SEEKING AN AGENT; SAVING A VOICE   Leave a comment

For several weeks I’ve been reading sources on “How to write effective query letters,” preparing to search for an agent for my Mandala: A Jigsaw Puzzle of a Psychologist’s Life.(My original title was On My Way Out but too many people found that a downer though I haven’t reached for the door knob yet.) All agree the first sentence must grab the potential agent’s attention or it will go into the slush pile, so it’s important that I come up with a template to which others respond favorably. But the same opener is seen as a grabber by some and a turnoff by others. I’ve made many changes along the way, but I realized yesterday that I have to be careful to preserve my own voice. It kind of smacked me up the side of the head when a kind reviewer suggested I should fact check the dates. Since it’s my own life I’m talking about I realized I’d better be clear that I am correct about those dates.

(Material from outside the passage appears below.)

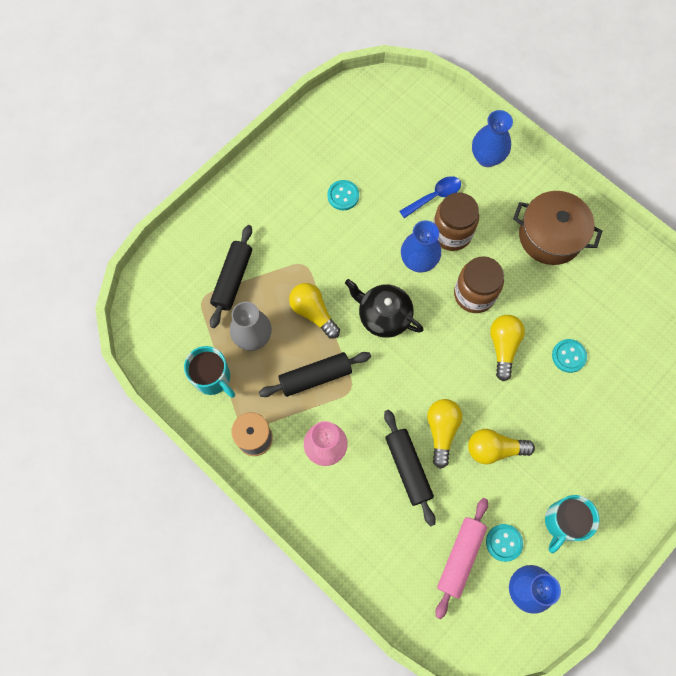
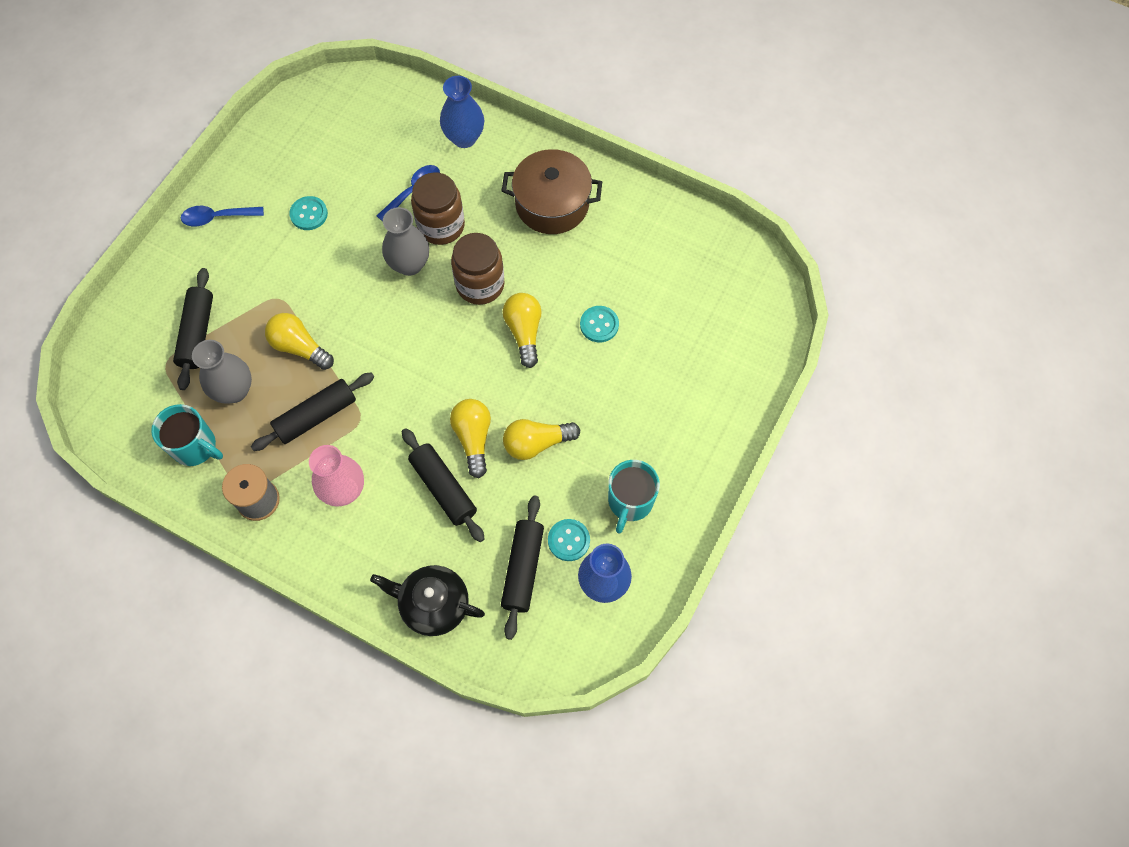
camera: 15 degrees left, 5 degrees down
(267, 180) = (217, 217): none -> blue spoon
(383, 315) = (382, 331): black teapot -> black teapot (433, 604)
(418, 261) = (409, 264): blue vase -> grey vase
(460, 557) = (523, 569): pink rolling pin -> black rolling pin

Yes, having been born on the day the stock market crashed in 1929 I am indeed approaching the middle of my ninetieth decade. Yes, psychology has been in my life for pretty much seventy-seven years if we include the early years in college when I got hooked. Yes, I began my college teaching career when I was twenty-two and never really faded completely from my identity as a professor. Yes, during those years I did serve as department chair. It’s also true that my career in private practice overlapped the last of my academic years and culminated at the end of May, 2024, when I voluntarily gave up my license. It’s also true that I have published books on psychological stuff, sort of biblical stuff, and personal family memoir stuff. And I have two really neat adult children, one of each, and two adult grandchildren, also one of each. Now I’m pushing my down-to-earth story of life and times over the past seventy plus decades. Lots has happened, most of it evoking shared history with the [potential] reader. 

For further validation you can check out my website at www.forgivenessoptions.com.

Thanks

WHAT GOOD WAS SITTING ALONE IN MY ROOM? (Hear the music from Carousel?)   4 comments

ANSWER: 245 pages (depending on the font) of some 64,000 words of On My Way Out: My life With Psi, the tentative title of a manuscript beginning to search for an agent/publisher. Stories, vignettes, opinions, emotions of 72 years of psychological process and change as filtered through me, professing, practicing, and writing told through chats as if sitting together at my kitchen table. And how the ending has surprised me as interests first expressed at the age of 13 have come together in the end! Well, not really the end. Call it the stopping point for now as I plan not to renew my Minnesota license to practice. That doesn’t stop me from sharing my knowledge through what I had hoped to call PsychBytes. But I just discovered that business title is already taken, so I guess I’ll have to find something creative to call it. Oh yes, the manuscript touches on some important just-plain-history along the way.

NOW, WHAT’S WRONG WITH SITTING ALONE IN MY ROOM? “Improvements” have run away from me in the blogger world as I’ve been consumed with writing (and some other stuff I do) so it doesn’t seem to allow easy replies from any of you who might read it. If you know me well enough to have my email address please feel free to email a response.